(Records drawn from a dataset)

►

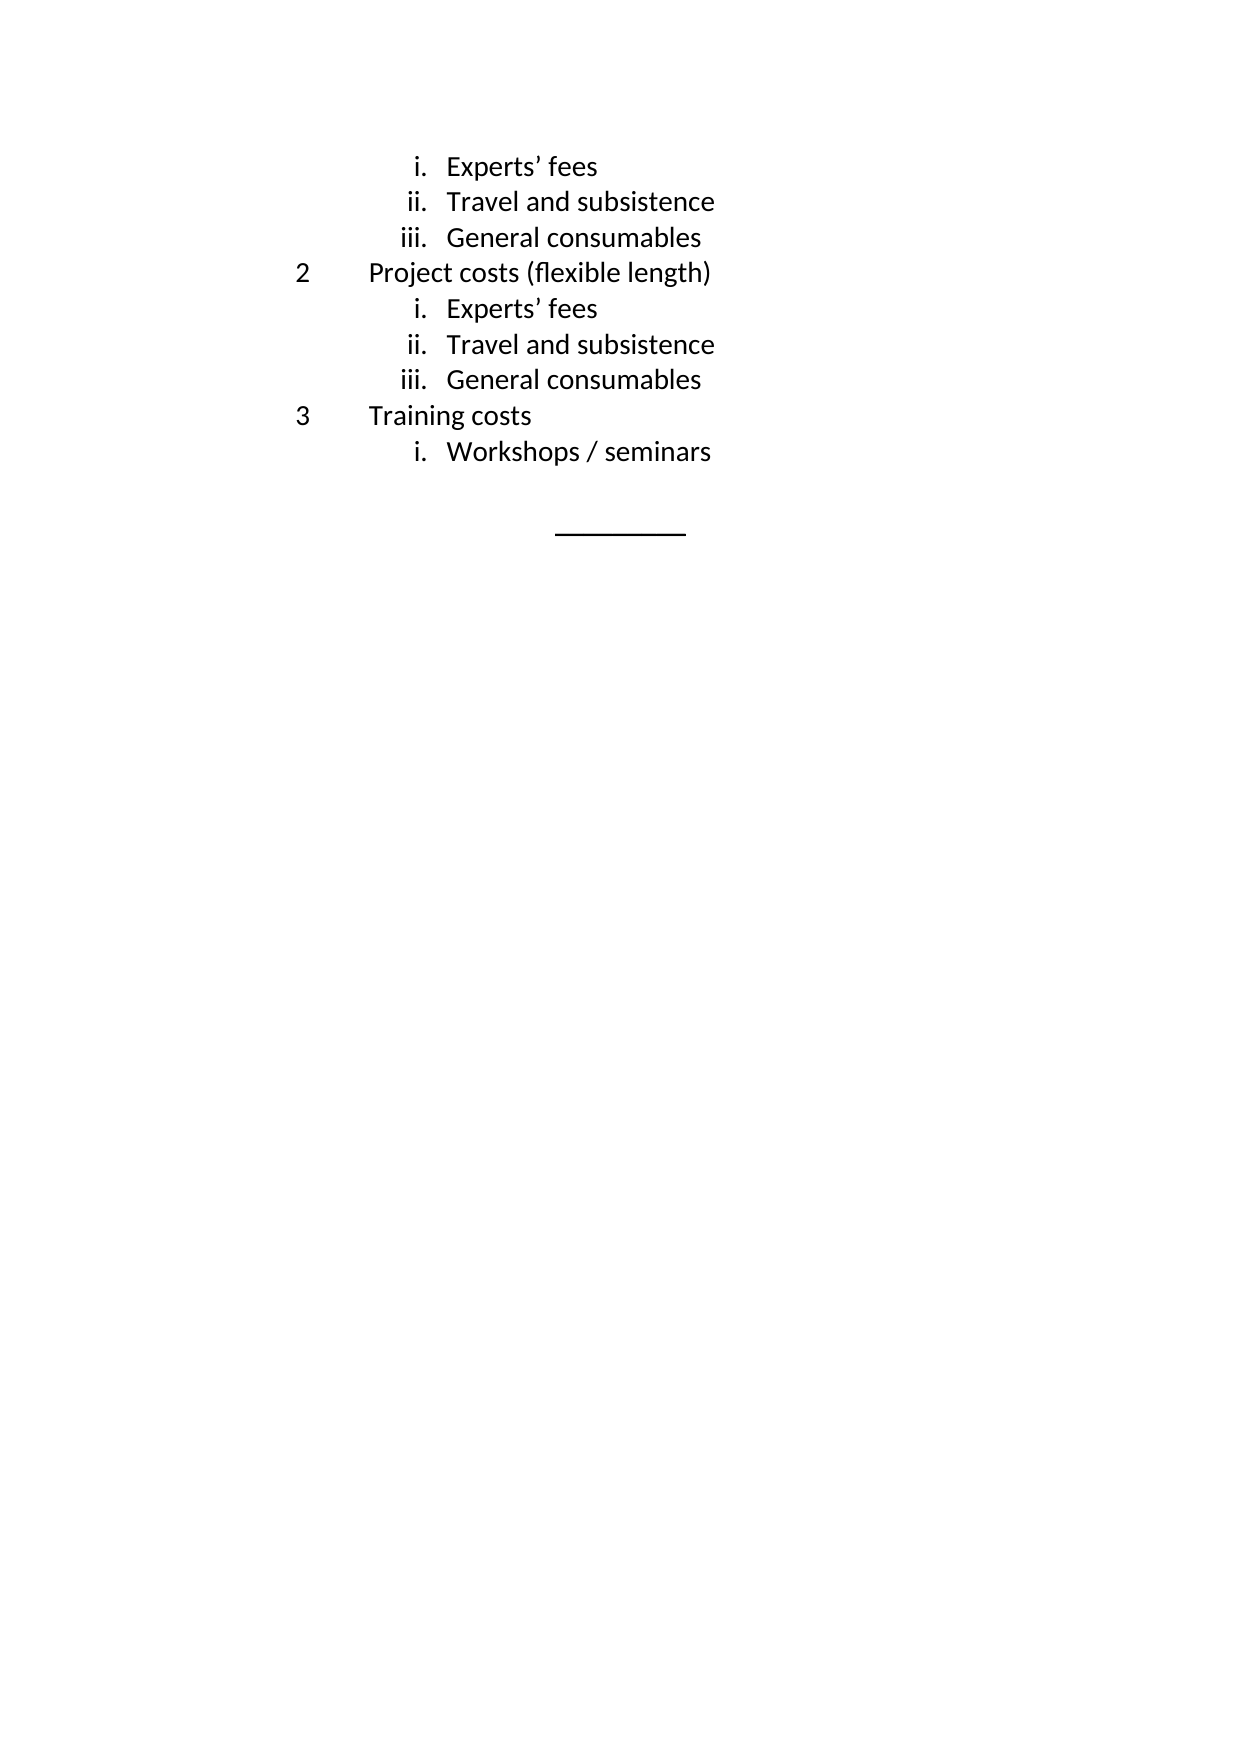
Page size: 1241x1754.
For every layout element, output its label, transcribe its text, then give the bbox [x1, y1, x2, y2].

text _________ [148, 504, 1093, 539]
list Travel and subsistence [428, 326, 1093, 361]
list Workshops / seminars [428, 433, 1093, 468]
list Travel and subsistence [428, 183, 1093, 219]
list Project costs (flexible length) [295, 254, 1093, 290]
list Experts’ fees [428, 290, 1093, 326]
list General consumables [428, 361, 1093, 397]
list General consumables [428, 219, 1093, 254]
list Experts’ fees [428, 148, 1093, 183]
list Training costs [295, 397, 1093, 433]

◄

→ TASK OBJECTIVE
Retype each entry exactly. No pictures.

→ EXERCISE RESPONSE
Page size: 1241x1754.
For every layout element, output its label, transcribe its text, then give the bbox [x1, y1, x2, y2].

text _________ [148, 504, 1093, 539]
list Travel and subsistence [428, 326, 1093, 361]
list Workshops / seminars [428, 433, 1093, 468]
list Travel and subsistence [428, 183, 1093, 219]
list Project costs (flexible length) [295, 254, 1093, 290]
list Experts’ fees [428, 290, 1093, 326]
list General consumables [428, 361, 1093, 397]
list General consumables [428, 219, 1093, 254]
list Experts’ fees [428, 148, 1093, 183]
list Training costs [295, 397, 1093, 433]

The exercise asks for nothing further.